Thursday, September 27, 2018

Ricky Nelson estate sues Sony over international deductions on streaming money | UNLIMITED | CMU

Ricky Nelson

The estate of 1950s pop star Ricky Nelson has sued Sony Music over a common royalties gripe. Namely, the way global music companies often make deductions to income as it moves its way around their various regional subsidiaries, before calculating what the artist is due under the terms of their record contract in their home country.

Such deductions have traditionally been common in the record industry. Partly because, when it comes to physical product, releasing a record in each new territory requires additional work and extra risk for the label. And partly because in the early days of the record industry, when there were few truly global music companies, third party labels and distributors might be involved in a record’s release in other countries.
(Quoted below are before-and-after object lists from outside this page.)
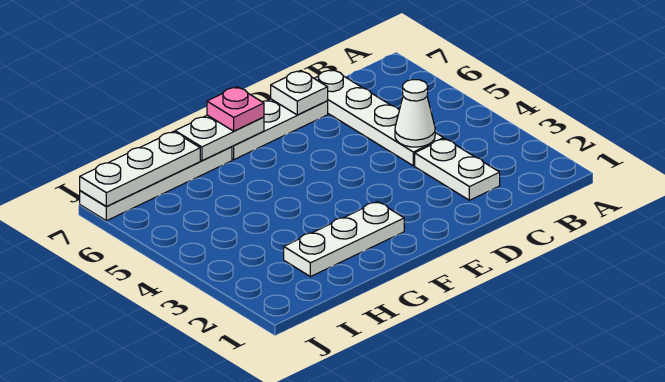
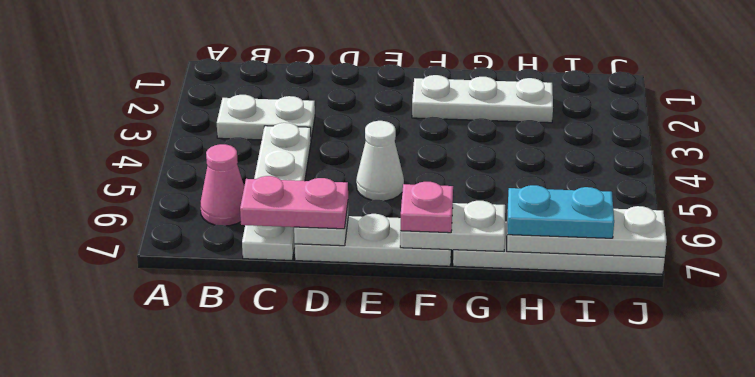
none -> pink cone B6 level 1
white plate C2:C3 level 1 -> white plate B3:C3 level 1
white cone C4 level 2 -> white cone E5 level 1
none -> pink plate C7:D7 level 3
none -> cyan plate H7:I7 level 3

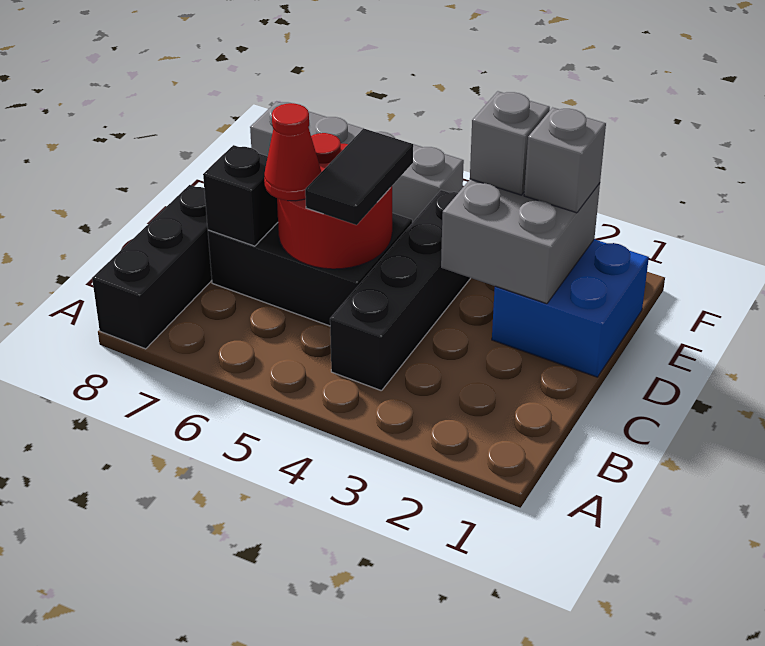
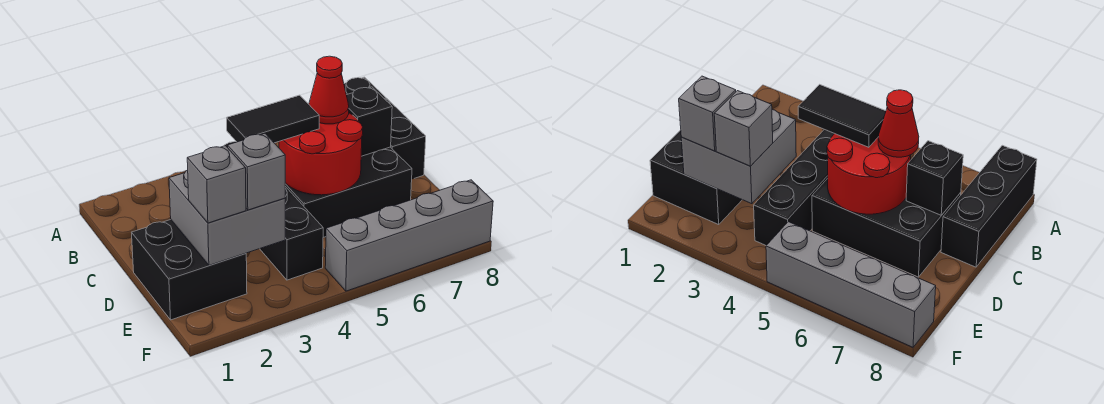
black tile C5:D5 level 3 -> black tile C4:C5 level 3
blue brick D1:E2 level 1 -> black brick D1:E2 level 1

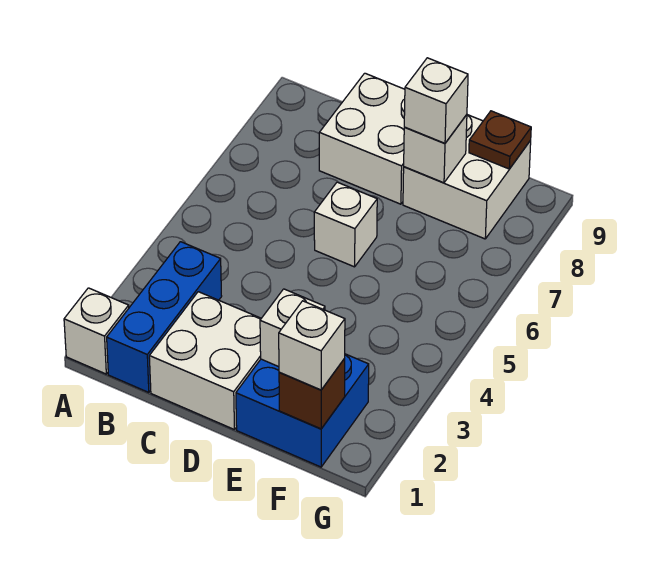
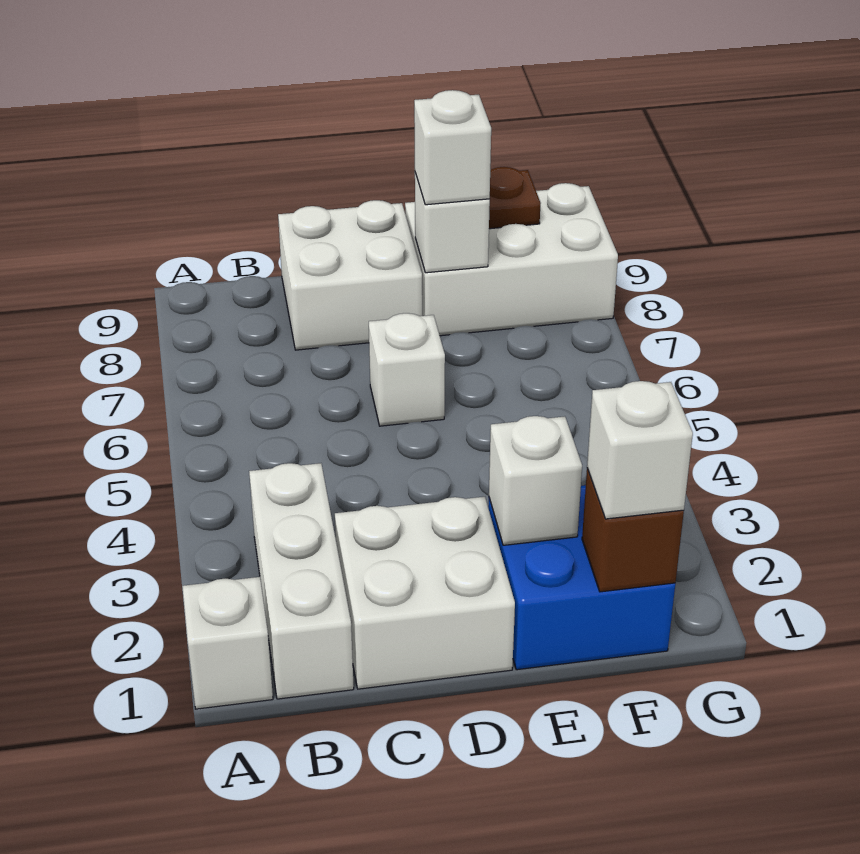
blue brick B1:B3 level 1 -> white brick B1:B3 level 1
white brick E8:F9 level 1 -> white brick E8:G9 level 1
With the shift to digital, some artists and managers argue that deductions of this kind are harder to justify. Especially on catalogue, which can start earning money from the streaming platforms in other countries with no real effort on the part of the label.

As a result, some labels don’t charge international deductions on streaming income, although there remains quite a lot of confusion about label deductions in general. Sometimes a label says it no longer applies any deductions to an artist’s streaming monies, but then it might turn out there are some exceptions to that general rule.

Either way, the Nelson estate accuses Sony of applying a hefty “intercompany charge” on international streaming revenue before calculating the royalties it is due. The estate has no problem with such deductions if there is a third party company involved which is making the additional charges, but it argues that international deductions are not allowed under Nelson’s record contract where another Sony Music label is in control of his recordings abroad.

According to Law360, the Nelson estate’s lawsuit says that, because of the international deductions, Sony “impermissibly takes up to 68% off the top of the international revenue earned from streaming sales, and bases the artist’s royalty rate on the remainder”. Because it is usually other Sony subsidiaries making the deduction, they add, Sony “does not have a contractual or equitable right” to deduct money in this way.

The estate is pushing for class action status for its lawsuit, which it says could mean that “hundreds, if not thousands” of artists who are beneficiaries of Sony Music released recordings could be involved in the case and, if it was successful, see their streaming royalty payments increase.

This is by no means the first lawsuit involving this particular royalty gripe, and Sony itself has been involved in such cases in the past. The Nelson estate also sued Capital Records, then still part of EMI, back in 2011, again over allegedly underpaid royalties. That dispute was seemingly subsequently settled.